Fins rote Augen blinzelten ins ungewohnte Licht. Sie hatten ihn tatsächlich mit Schals und Schnüren gefesselt und mit zwei Halstüchern geknebelt.
"Ich will gar nicht erst wissen, was er angestellt hat, um das zu verdienen", murmelte sie, als sie begann, ihn los zu binden. Der Junge streckte erleichtert die Glieder und gähnte müde. Als er Saphira und Celles sah, wirkte es für einen Moment so, als wolle er die Schranktüren wieder zuziehen. "Bleibt weg! Haut ab! Ich hab genug Strafe abgesessen oder?", seine Stimme klang rau, da er den ganzen Tag nichts gesagt hatte.
"Wenn du mich fragst, könntest du noch ein paar Tage mehr drinbleiben. Es hat zwei Stunden gedauert bis das Zeug wieder aus meinen Haaren raus war!", knurrte Saphira und öffnete ihre Haare, die wesentlich kürzer waren als ein paar Tage zuvor. "Ich hab einen Großteil abschneiden müssen, nur wegen deiner blöden Experimente."
Ladira begutachtete die fransigen Enden von Saphiras Haaren und seufzte tief. "Wie kann ich euch jemals allein lassen? Ihr fackelt noch das Haus ab", brummte sie missmutig. "Fin - eine Woche Gartenarbeit. OHNE Experimente."
"Wieso? Ich war jetzt die ganze Zeit im Schrank eingesperrt. Warum werde ich auch bestraft?" "Weil ich will, dass ihr darüber nachdenkt, was ihr falsch gemacht habt und euch ab jetzt mit Respekt behandelt. Pyrofera und ich werden bald weg sein und dann müsst ihr euch um das Haus und die Kinder sorgen und dafür müsst ihr lernen, zusammen statt gegeneinander zu arbeiten."

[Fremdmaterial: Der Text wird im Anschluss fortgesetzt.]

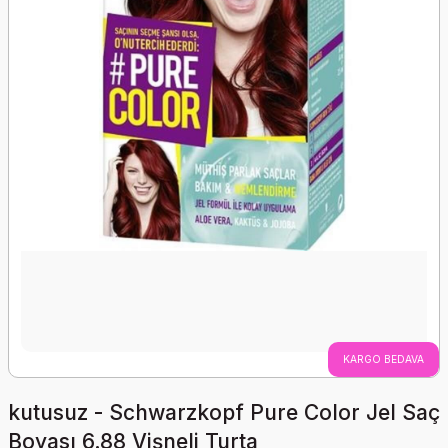
KARGO BEDAVA
kutusuz - Schwarzkopf Pure Color Jel Saç
Boyası 6.88 Vişneli Turta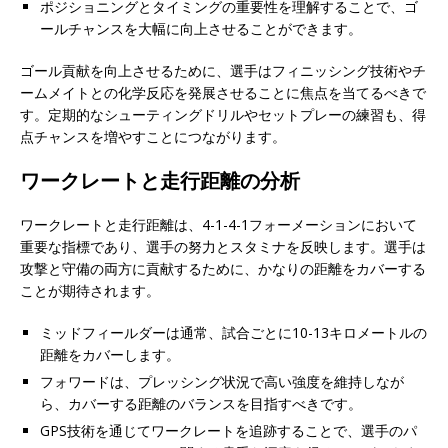
ポジショニングとタイミングの重要性を理解することで、ゴ
ールチャンスを大幅に向上させることができます。
ゴール貢献を向上させるために、選手はフィニッシング技術やチ
ームメイトとの化学反応を発展させることに焦点を当てるべきで
す。定期的なシューティングドリルやセットプレーの練習も、得
点チャンスを増やすことにつながります。
ワークレートと走行距離の分析
ワークレートと走行距離は、4-1-4-1フォーメーションにおいて
重要な指標であり、選手の努力とスタミナを反映します。選手は
攻撃と守備の両方に貢献するために、かなりの距離をカバーする
ことが期待されます。
ミッドフィールダーは通常、試合ごとに10-13キロメートルの
距離をカバーします。
フォワードは、プレッシング状況で高い強度を維持しなが
ら、カバーする距離のバランスを目指すべきです。
GPS技術を通じてワークレートを追跡することで、選手のパ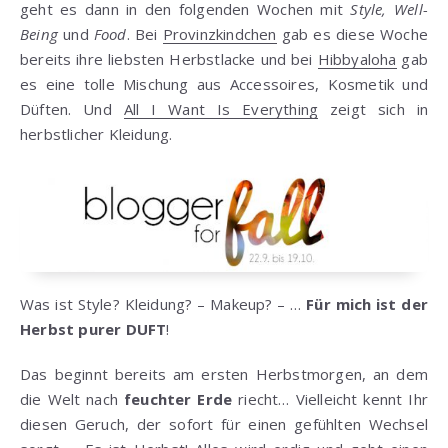
geht es dann in den folgenden Wochen mit
Style, Well-
Being
und
Food
. Bei
Provinzkindchen
gab es diese Woche
bereits ihre liebsten Herbstlacke und bei
Hibbyaloha
gab
es eine tolle Mischung aus Accessoires, Kosmetik und
Düften. Und
All I Want Is Everything
zeigt sich in
herbstlicher Kleidung.
Was ist Style? Kleidung? – Makeup? – …
Für mich ist der
Herbst purer DUFT
!
Das beginnt bereits am ersten Herbstmorgen, an dem
die Welt nach
feuchter Erde
riecht… Vielleicht kennt Ihr
diesen Geruch, der sofort für einen gefühlten Wechsel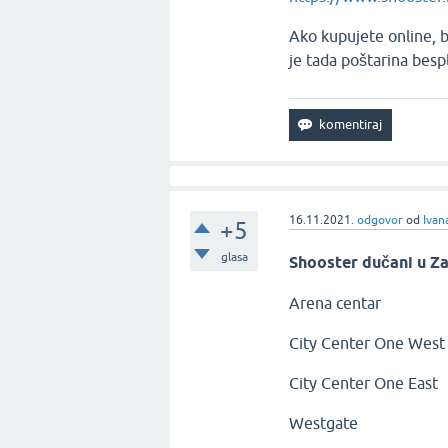
Ako kupujete online, b
je tada poštarina besp
16.11.2021.
odgovor
od
Ivan
+5
glasa
Shooster dučani u Z
Arena centar
City Center One West
City Center One East
Westgate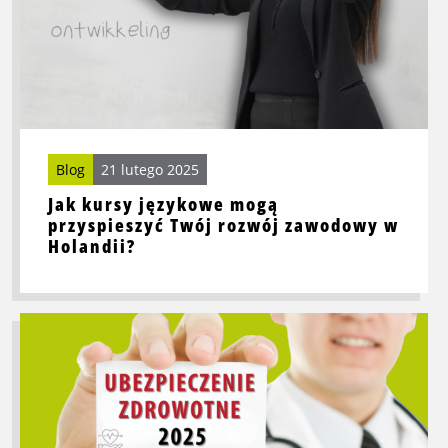
rozwój
zawodowy
w
Holandii?
Blog
21 lutego 2025
Jak kursy językowe mogą
przyspieszyć Twój rozwój zawodowy w
Holandii?
Przeczytaj
więcej
o
Wybierz
najlepszą
polisę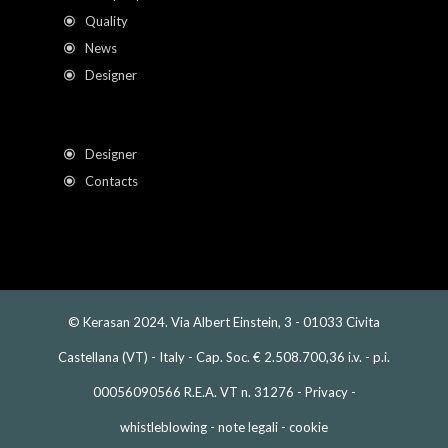
Quality
News
Designer
Designer
Contacts
© Kerasan 2024. Via Albert Einstein, 3 - 01033 Civita
Castellana (VT) - Italy - Cap. Soc. € 2.508.700,36 i.v. - p.i.
00056090566 R.E.A. VT n. 31276 -
Privacy
-
whistleblowing
-
note legali
-
cookie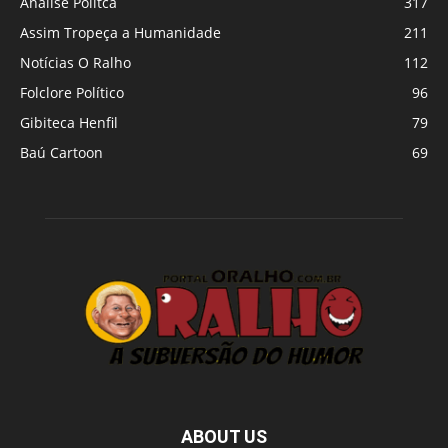
Análise Polítca
317
Assim Tropeça a Humanidade
211
Notícias O Ralho
112
Folclore Político
96
Gibiteca Henfil
79
Baú Cartoon
69
ABOUT US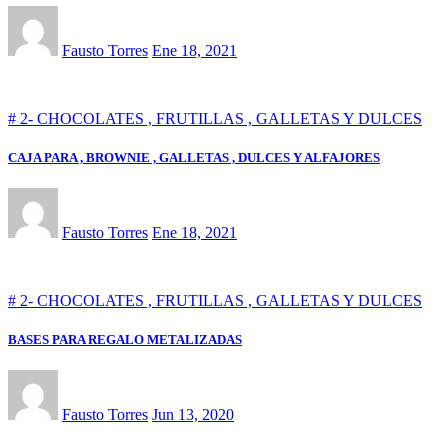
Fausto Torres
Ene 18, 2021
# 2- CHOCOLATES , FRUTILLAS , GALLETAS Y DULCES
CAJA PARA , BROWNIE , GALLETAS , DULCES Y ALFAJORES
Fausto Torres
Ene 18, 2021
# 2- CHOCOLATES , FRUTILLAS , GALLETAS Y DULCES
BASES PARA REGALO METALIZADAS
Fausto Torres
Jun 13, 2020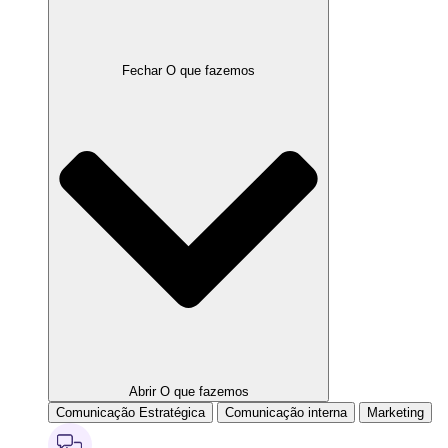
Fechar O que fazemos
Abrir O que fazemos
Comunicação Estratégica
Comunicação interna
Marketing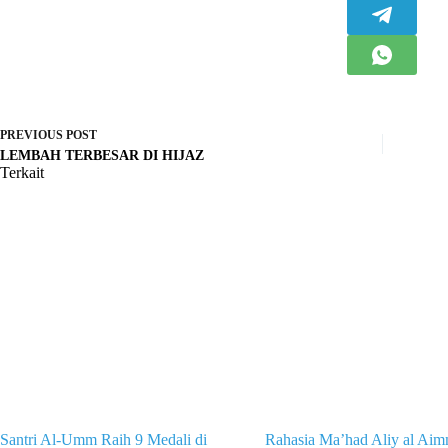
PREVIOUS
POST
LEMBAH TERBESAR DI HIJAZ
Terkait
Santri Al-Umm Raih 9 Medali di
Rahasia Ma’had Aliy al Ai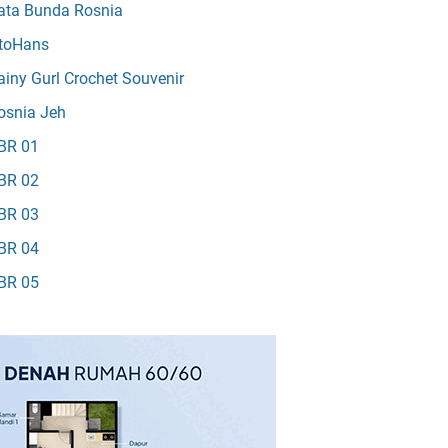
ata Bunda Rosnia
toHans
ainy Gurl Crochet Souvenir
osnia Jeh
BR 01
BR 02
BR 03
BR 04
BR 05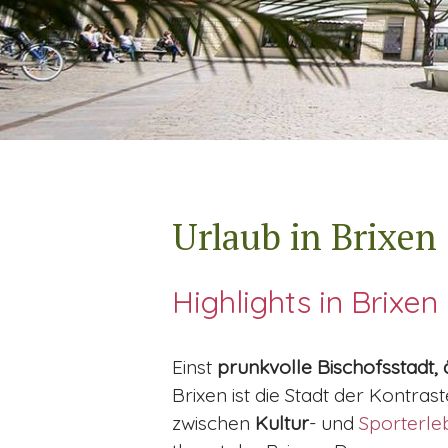
Urlaub in Brixen
Highlights in Brixen
Einst
prunkvolle Bischofsstadt, ä
Brixen ist die Stadt der Kontr
zwischen
Kultur
- und
Sporterle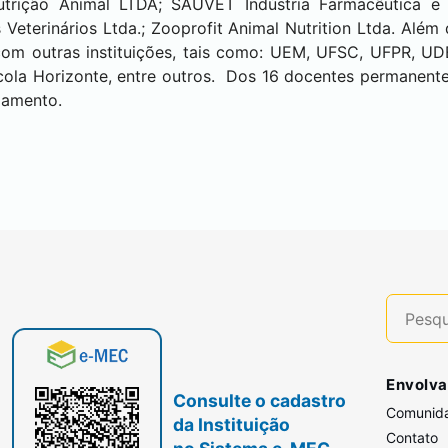
 Nutrição Animal LTDA; SAUVET Indústria Farmacêutica e
eterinários Ltda.; Zooprofit Animal Nutrition Ltda. Além 
com outras instituições, tais como: UEM, UFSC, UFPR, U
la Horizonte, entre outros. Dos 16 docentes permanent
damento.
Envolva
Consulte o cadastro
Comunid
da Instituição
Contato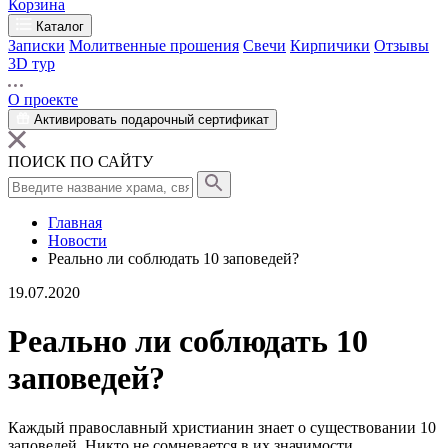
Корзина
Каталог
Записки
Молитвенные прошения
Свечи
Кирпичики
Отзывы
3D тур
О проекте
Активировать подарочный сертификат
ПОИСК ПО САЙТУ
Главная
Новости
Реально ли соблюдать 10 заповедей?
19.07.2020
Реально ли соблюдать 10
заповедей?
Каждый православный христианин знает о существовании
10
заповедей
. Никто не сомневается в их значимости,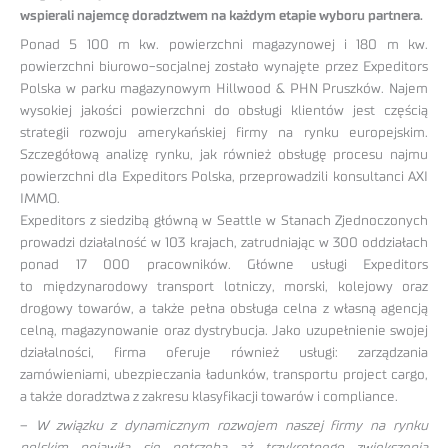
wspierali najemcę doradztwem na każdym etapie wyboru partnera.
Ponad 5 100 m kw. powierzchni magazynowej i 180 m kw.
powierzchni biurowo-socjalnej zostało wynajęte przez Expeditors
Polska w parku magazynowym Hillwood & PHN Pruszków. Najem
wysokiej jakości powierzchni do obsługi klientów jest częścią
strategii rozwoju amerykańskiej firmy na rynku europejskim.
Szczegółową analizę rynku, jak również obsługę procesu najmu
powierzchni dla Expeditors Polska, przeprowadzili konsultanci AXI
IMMO.
Expeditors z siedzibą główną w Seattle w Stanach Zjednoczonych
prowadzi działalność w 103 krajach, zatrudniając w 300 oddziałach
ponad 17 000 pracowników. Główne usługi Expeditors
to międzynarodowy transport lotniczy, morski, kolejowy oraz
drogowy towarów, a także pełna obsługa celna z własną agencją
celną, magazynowanie oraz dystrybucja. Jako uzupełnienie swojej
działalności, firma oferuje również usługi: zarządzania
zamówieniami, ubezpieczania ładunków, transportu project cargo,
a także doradztwa z zakresu klasyfikacji towarów i compliance.
–
W związku z dynamicznym rozwojem naszej firmy na rynku
polskim pojawiła się potrzeba aż trzykrotnego zwiększenia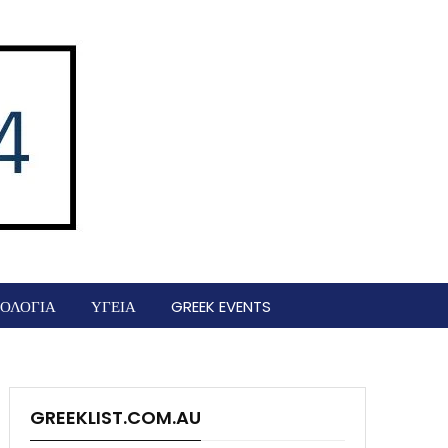
ΟΛΟΓΙΑ
ΥΓΕΙΑ
GREEK EVENTS
GREEKLIST.COM.AU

"Pyrofera geht auch?", Celles setzte sich auf ihre Bettkante. Ihre Mutter drehte sich zu ihr um. "Ja. Pyrofera wird auf dem Festland für eine Ratssitzung gebraucht, die ein paar Tage oder auch ein paar Wochen dauern kann."
"Toll. Dann haben wir das ganze Haus!", Saphira strahlte. "Natürlich kümmern wir uns um alles. Fin kann sich ja nützlich machen und die alte Brücke reparieren."
"Klar kann er das", knurrte Fin und streifte die letzten Fesseln ab, "aber vorher geh ich rüber in mein Zimmer und hau mich aufs Ohr." Mit den Worten kletterte er aus dem Kasten und verließ, die Fäuste in die Hosentaschen gebohrt, den Raum.
"Ich hoffe wirklich, ich kann mich auf euch verlassen. Ich weiß nämlich nicht, wie lang ich weg sein werde", Ladira drückte ihre beiden Mädchen nochmal an sich, bevor sie auch ging, um selbst schlafen zu gehen.
Als die Schritte im Gang verklungen waren, drehte sich Celles zu Saphira.
"Wie wäre es mit dem alten Weinkeller für Fin?" "Lieber der Gartenschuppen."
Eintrag 130:
Es ist seltsam, aber ich bin der festen Überzeugung, dass meine Töchter allein klarkommen werden. Mari wirkt plötzlich viel reifer und auch Vanessa traut sich aus ihrem Mauseloch heraus. Allein der Umgang mit Fin bereitet mir Kopfzerbrechen. Er ist der Hahn im Hühnerstall und die Hennen halten geschlossen zusammen.
Pyrofera reist morgen Abend ab, zusammen mit den heute angekommenen Kindern. Danach wird hoffentlich eine Weile Ruhe sein, sodass ich mit gutem Gewissen gehen kann. Von der Ratssitzung verspreche ich mir zwar nicht viel, doch bin ich froh, dass ich nicht dabei sein muss. Nichts ist langweiliger. Sie haben sowieso keine Ahnung, was hier vorgeht oder auf der anderen Seite. All die Jahre des Friedens haben ihre Gedanken vernebelt und sie wollen es noch nicht wirklich wahrhaben.
Ich wünschte, meine Mädchen hätten den Frieden länger gekannt ...
Meine Tasche ist längst gepackt und ich glaube, jetzt ist die Zeit wirklich gekommen. Ich habe diese Reise schon zu lange aufgeschoben.